While there has been significant development of models for Plain Language Summarization (PLS), evaluation remains a challenge. PLS lacks a dedicated assessment metric, and the suitability of text generation evaluation metrics is unclear due to the unique transformations involved (e.g., adding background explanations, removing jargon). To address these questions, our study introduces a granular meta-evaluation testbed, APPLS, designed to evaluate metrics for PLS. We identify four PLS criteria from previous work -- informativeness, simplification, coherence, and faithfulness -- and define a set of perturbations corresponding to these criteria that sensitive metrics should be able to detect. We apply these perturbations to extractive hypotheses for two PLS datasets to form our testbed. Using APPLS, we assess performance of 14 metrics, including automated scores, lexical features, and LLM prompt-based evaluations. Our analysis reveals that while some current metrics show sensitivity to specific criteria, no single method captures all four criteria simultaneously. We therefore recommend a suite of automated metrics be used to capture PLS quality along all relevant criteria. This work contributes the first meta-evaluation testbed for PLS and a comprehensive evaluation of existing metrics. APPLS and our evaluation code is available at https://github.com/LinguisticAnomalies/APPLS.
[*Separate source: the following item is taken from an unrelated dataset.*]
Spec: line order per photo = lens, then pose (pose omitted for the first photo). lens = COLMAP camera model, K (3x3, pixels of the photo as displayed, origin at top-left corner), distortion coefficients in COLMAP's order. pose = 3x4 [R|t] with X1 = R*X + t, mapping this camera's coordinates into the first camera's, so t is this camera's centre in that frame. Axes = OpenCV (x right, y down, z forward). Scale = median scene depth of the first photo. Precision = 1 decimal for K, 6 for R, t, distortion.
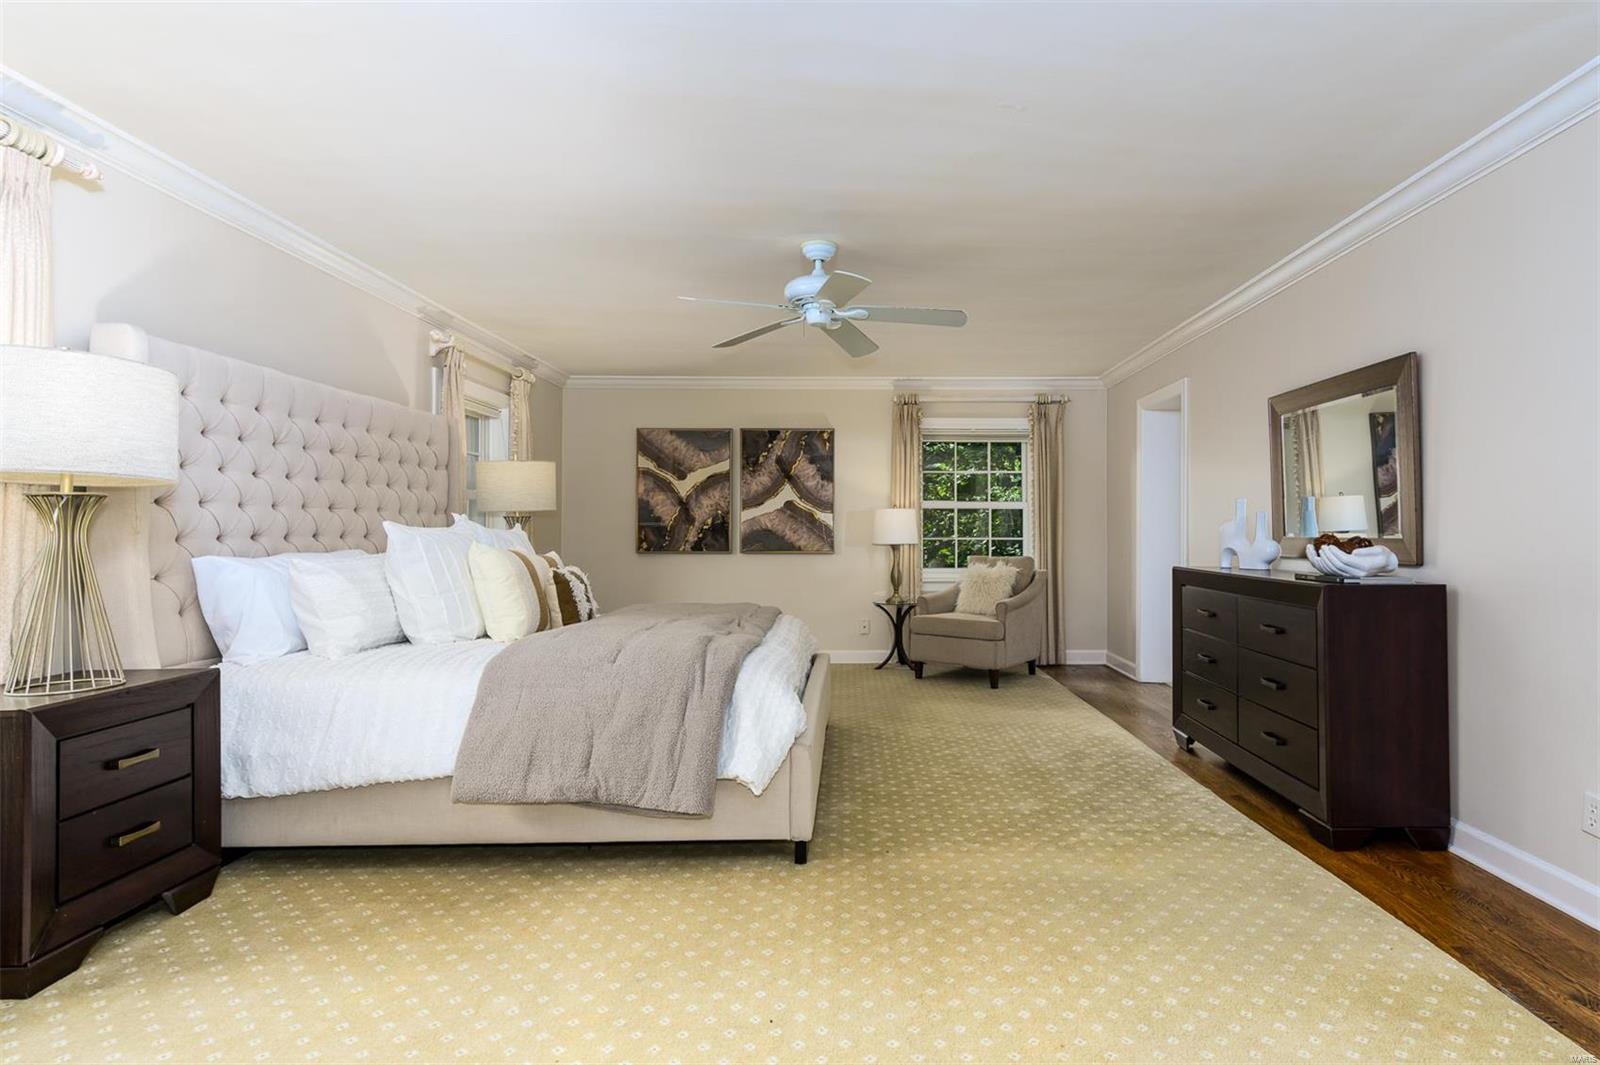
lens RADIAL K [[829.0, 0, 802.6], [0, 829.0, 522.6], [0, 0, 1]] dist [0.016984, -0.000546]
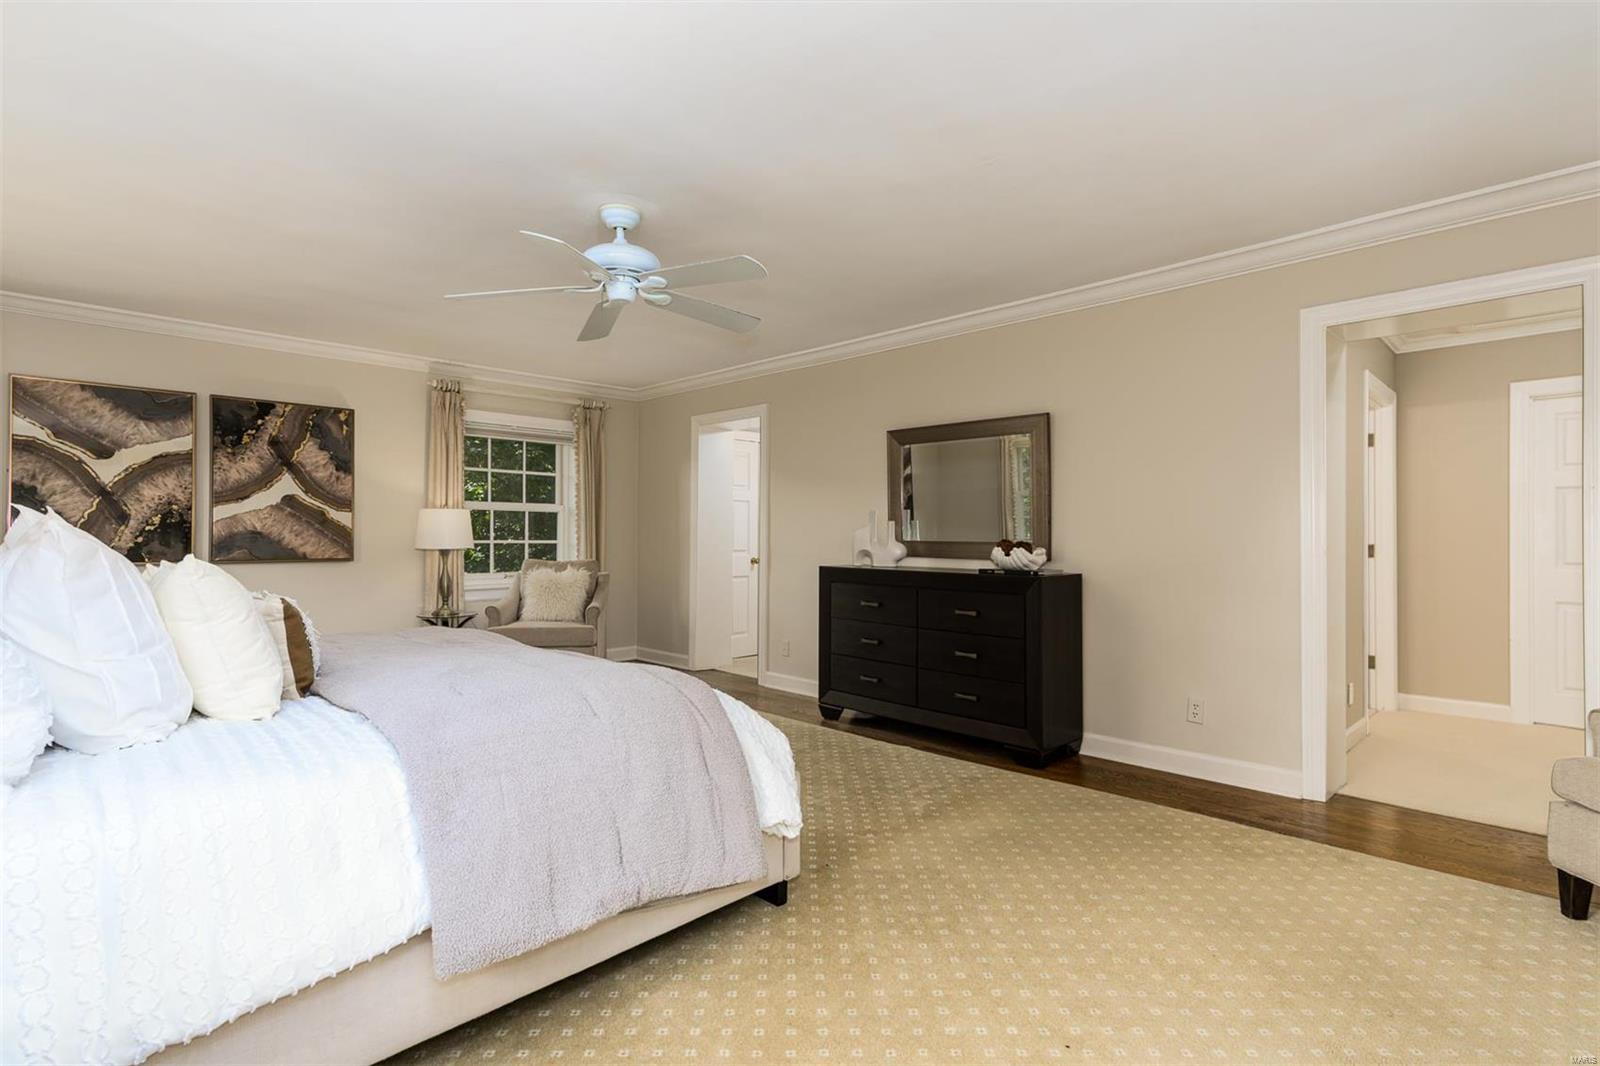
lens RADIAL K [[797.3, 0, 799.5], [0, 797.3, 528.2], [0, 0, 1]] dist [0.015276, -0.000552]
pose [[0.710088, 0.006739, 0.704080, -0.206919], [-0.010623, 0.999943, 0.001144, -0.001067], [-0.704033, -0.008292, 0.710119, 0.125009]]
Paper Structure (27 sections, 16 figures, 3 tables)

This paper contains 27 sections, 16 figures, 3 tables.

Figures (16)

  • Figure 1: We present APPLS, the first granular testbed for analyzing evaluation metric performance for plain language summarization (PLS). We assess performance of 14 existing metrics, including automated scores, lexical features, and LLM prompt-based evaluations.
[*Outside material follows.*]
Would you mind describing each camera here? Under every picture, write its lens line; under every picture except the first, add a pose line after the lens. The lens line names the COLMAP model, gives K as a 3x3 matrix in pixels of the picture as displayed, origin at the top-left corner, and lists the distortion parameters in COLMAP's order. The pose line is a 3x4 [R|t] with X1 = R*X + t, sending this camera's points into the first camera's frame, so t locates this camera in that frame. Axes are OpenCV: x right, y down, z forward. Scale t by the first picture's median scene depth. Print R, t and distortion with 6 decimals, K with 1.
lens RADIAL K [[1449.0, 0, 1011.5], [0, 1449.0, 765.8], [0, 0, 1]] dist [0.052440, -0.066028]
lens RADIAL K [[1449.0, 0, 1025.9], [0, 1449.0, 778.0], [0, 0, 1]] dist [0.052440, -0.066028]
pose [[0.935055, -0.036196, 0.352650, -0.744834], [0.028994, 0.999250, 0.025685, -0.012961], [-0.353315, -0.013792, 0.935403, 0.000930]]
  • Figure 2: Average scores of existing metrics for perturbed texts in the CELLS dataset. Scores are averaged in 10 bins by perturbation percentage. Markers denote the defined criteria associated with that perturbation. Median reported improvements in ACL'22 summarization and generation papers are ROUGE (+0.89), BLEU (+0.69), METEOR (+0.50), SARI (+1.71), BERTScore (+0.55), and PPL (-2.06).
  • Figure 3: Relative change of each lexical feature with respect to the unperturbed state (0%). Different markers represent lexical feature categories.
  • Figure 4: Prompt-based evaluation scores for four criteria - informativeness, simplification, coherence, and faithfulness - along with an overall score. (a) providing a single criterion in the prompt and requesting a score for that criterion; (b) providing all criteria in the prompt and requesting scores for each criterion as well as an overall score; and (c) the same setting as (b) but with an additional requirement for explanations of the provided scores. Notably, prompt-based scores demonstrate sensitivity to perturbations in informativeness, faithfulness, and simplification, while showing less sensitivity to changes in coherence. The three prompt settings yield similar results, with the exception that providing all criteria (setting b and c) is more sensitive to entity swaps compared to providing a single criterion (setting a).
  • Figure 5: Variation in existing scores for simplification perturbations created by GPT-3, Llama2, and Claude on the CELLS dataset.